The Best Years of Our Lives won seven of its eight nominations, including Best Picture, Best Director, and both male acting Oscars. The Academy awarded Harold Russell—a World War II veteran who had lost both hands in the war—an Honorary Academy Award for "bringing hope and courage to his fellow veterans" for his role as Homer Parrish, believing that, as a non-actor, he would not win the Best Supporting Actor award for which he was nominated. Russell also won the competitive award, making him the only person in Academy history to receive two Oscars for the same performance.

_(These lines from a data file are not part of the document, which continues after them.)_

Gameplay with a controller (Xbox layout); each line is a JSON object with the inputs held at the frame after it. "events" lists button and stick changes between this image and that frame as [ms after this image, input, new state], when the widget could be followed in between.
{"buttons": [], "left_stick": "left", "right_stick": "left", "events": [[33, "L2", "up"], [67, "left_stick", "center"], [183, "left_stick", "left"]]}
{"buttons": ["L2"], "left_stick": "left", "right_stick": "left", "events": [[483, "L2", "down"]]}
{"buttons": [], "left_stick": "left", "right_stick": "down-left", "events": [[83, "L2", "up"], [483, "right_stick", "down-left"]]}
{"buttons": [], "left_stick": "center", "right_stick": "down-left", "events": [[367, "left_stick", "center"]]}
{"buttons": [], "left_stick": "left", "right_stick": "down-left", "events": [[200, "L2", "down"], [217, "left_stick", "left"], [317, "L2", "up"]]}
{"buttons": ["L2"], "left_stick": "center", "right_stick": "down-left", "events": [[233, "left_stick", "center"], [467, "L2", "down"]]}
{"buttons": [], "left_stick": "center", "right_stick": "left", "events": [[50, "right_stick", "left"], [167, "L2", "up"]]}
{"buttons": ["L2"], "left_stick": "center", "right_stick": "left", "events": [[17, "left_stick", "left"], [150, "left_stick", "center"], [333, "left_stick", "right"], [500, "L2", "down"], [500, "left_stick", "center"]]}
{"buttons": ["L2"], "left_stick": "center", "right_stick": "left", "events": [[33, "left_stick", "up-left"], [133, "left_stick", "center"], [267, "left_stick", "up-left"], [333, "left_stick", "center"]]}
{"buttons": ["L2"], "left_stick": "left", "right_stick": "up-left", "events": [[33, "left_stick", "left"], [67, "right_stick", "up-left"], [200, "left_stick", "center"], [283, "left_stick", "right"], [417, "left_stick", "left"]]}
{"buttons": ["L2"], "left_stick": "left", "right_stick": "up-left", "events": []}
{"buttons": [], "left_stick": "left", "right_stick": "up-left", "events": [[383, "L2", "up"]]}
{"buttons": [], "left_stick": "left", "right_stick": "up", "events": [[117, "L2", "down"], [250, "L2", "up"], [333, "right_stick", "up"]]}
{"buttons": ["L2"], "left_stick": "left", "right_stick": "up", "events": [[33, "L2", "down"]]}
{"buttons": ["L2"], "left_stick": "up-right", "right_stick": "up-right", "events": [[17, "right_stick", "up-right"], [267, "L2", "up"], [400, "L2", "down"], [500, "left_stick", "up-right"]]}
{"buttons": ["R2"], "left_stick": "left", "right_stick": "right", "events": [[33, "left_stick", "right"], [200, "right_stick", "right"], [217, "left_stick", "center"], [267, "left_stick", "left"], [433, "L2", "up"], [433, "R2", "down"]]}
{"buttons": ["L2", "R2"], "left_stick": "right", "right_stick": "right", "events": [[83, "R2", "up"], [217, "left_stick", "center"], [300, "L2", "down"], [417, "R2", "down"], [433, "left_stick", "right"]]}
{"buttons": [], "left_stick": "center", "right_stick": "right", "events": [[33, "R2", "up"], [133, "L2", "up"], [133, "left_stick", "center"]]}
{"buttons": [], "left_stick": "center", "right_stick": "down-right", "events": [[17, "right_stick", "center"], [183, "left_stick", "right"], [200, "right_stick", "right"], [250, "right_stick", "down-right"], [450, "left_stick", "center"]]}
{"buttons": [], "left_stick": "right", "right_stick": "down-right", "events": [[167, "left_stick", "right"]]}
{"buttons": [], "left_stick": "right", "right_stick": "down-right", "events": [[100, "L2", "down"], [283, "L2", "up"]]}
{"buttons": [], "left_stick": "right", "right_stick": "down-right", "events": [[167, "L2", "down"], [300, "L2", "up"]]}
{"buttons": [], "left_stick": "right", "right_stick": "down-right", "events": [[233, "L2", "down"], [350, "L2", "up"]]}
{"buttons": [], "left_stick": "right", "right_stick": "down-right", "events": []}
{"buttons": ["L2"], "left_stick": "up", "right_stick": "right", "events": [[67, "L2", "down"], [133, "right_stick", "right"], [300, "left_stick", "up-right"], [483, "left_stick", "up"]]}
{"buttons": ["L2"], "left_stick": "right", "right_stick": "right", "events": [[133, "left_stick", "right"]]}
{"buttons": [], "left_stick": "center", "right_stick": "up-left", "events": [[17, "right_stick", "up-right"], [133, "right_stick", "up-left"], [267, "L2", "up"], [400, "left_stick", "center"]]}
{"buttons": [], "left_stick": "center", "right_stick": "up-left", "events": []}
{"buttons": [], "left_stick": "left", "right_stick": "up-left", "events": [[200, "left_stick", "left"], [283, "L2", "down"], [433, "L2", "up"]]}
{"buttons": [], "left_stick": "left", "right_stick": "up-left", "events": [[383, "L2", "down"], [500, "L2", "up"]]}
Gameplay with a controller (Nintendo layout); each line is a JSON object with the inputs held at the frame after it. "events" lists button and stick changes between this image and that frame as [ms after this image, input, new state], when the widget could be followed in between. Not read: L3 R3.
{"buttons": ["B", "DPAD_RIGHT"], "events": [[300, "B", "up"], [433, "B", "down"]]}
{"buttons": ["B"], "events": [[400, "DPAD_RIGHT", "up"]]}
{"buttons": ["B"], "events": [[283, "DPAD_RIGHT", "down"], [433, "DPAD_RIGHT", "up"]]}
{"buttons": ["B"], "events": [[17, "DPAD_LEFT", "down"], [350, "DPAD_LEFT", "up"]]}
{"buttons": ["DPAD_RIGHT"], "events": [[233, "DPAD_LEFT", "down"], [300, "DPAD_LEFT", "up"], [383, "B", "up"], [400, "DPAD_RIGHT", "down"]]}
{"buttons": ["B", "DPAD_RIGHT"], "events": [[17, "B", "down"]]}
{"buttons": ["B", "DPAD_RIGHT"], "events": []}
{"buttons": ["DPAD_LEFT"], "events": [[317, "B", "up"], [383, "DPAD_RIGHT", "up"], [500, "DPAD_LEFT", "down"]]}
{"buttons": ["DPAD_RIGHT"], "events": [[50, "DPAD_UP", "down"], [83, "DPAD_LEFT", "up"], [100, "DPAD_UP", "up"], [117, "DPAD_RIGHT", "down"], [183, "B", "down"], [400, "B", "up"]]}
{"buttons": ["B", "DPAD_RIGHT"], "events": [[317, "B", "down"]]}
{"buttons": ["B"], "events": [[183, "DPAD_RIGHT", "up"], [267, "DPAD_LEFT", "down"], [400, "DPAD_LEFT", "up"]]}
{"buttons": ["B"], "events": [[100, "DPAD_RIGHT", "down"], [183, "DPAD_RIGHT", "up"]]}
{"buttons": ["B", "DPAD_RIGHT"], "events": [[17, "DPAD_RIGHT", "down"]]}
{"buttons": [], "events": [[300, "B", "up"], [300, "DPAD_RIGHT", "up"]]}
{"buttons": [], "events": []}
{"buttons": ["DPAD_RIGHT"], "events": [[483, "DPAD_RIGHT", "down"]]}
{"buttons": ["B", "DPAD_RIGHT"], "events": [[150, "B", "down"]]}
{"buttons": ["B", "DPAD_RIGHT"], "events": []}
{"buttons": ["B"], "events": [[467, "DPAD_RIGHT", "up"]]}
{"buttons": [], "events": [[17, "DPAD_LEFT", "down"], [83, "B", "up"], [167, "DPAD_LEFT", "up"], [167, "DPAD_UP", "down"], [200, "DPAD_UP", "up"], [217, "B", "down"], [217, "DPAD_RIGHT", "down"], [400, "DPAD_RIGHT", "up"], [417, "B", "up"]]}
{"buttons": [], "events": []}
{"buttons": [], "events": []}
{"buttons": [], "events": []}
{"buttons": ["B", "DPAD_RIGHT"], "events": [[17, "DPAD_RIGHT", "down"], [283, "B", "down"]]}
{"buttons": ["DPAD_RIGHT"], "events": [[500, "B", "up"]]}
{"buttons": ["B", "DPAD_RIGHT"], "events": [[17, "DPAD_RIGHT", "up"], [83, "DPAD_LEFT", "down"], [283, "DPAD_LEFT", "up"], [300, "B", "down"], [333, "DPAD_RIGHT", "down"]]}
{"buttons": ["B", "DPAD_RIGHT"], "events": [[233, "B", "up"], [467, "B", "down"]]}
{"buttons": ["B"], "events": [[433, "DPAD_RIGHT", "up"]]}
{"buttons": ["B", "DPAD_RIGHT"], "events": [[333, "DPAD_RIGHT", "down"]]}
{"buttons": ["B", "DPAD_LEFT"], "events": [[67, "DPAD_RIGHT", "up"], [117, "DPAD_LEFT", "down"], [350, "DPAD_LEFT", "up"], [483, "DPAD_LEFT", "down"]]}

This was the first time since the 2nd Academy Awards that every category had, at most, five nominations.

Awards

Nominees were announced on February 9, 1947. Winners are listed first and highlighted in boldface.

Academy Honorary Awards 

 Laurence Olivier "for his outstanding achievement as actor, producer and director in bringing Henry V to the screen".
 Harold Russell "for bringing hope and courage to his fellow veterans through his appearance in The Best Years of Our Lives".
 Ernst Lubitsch "for his distinguished contributions to the art of the motion picture".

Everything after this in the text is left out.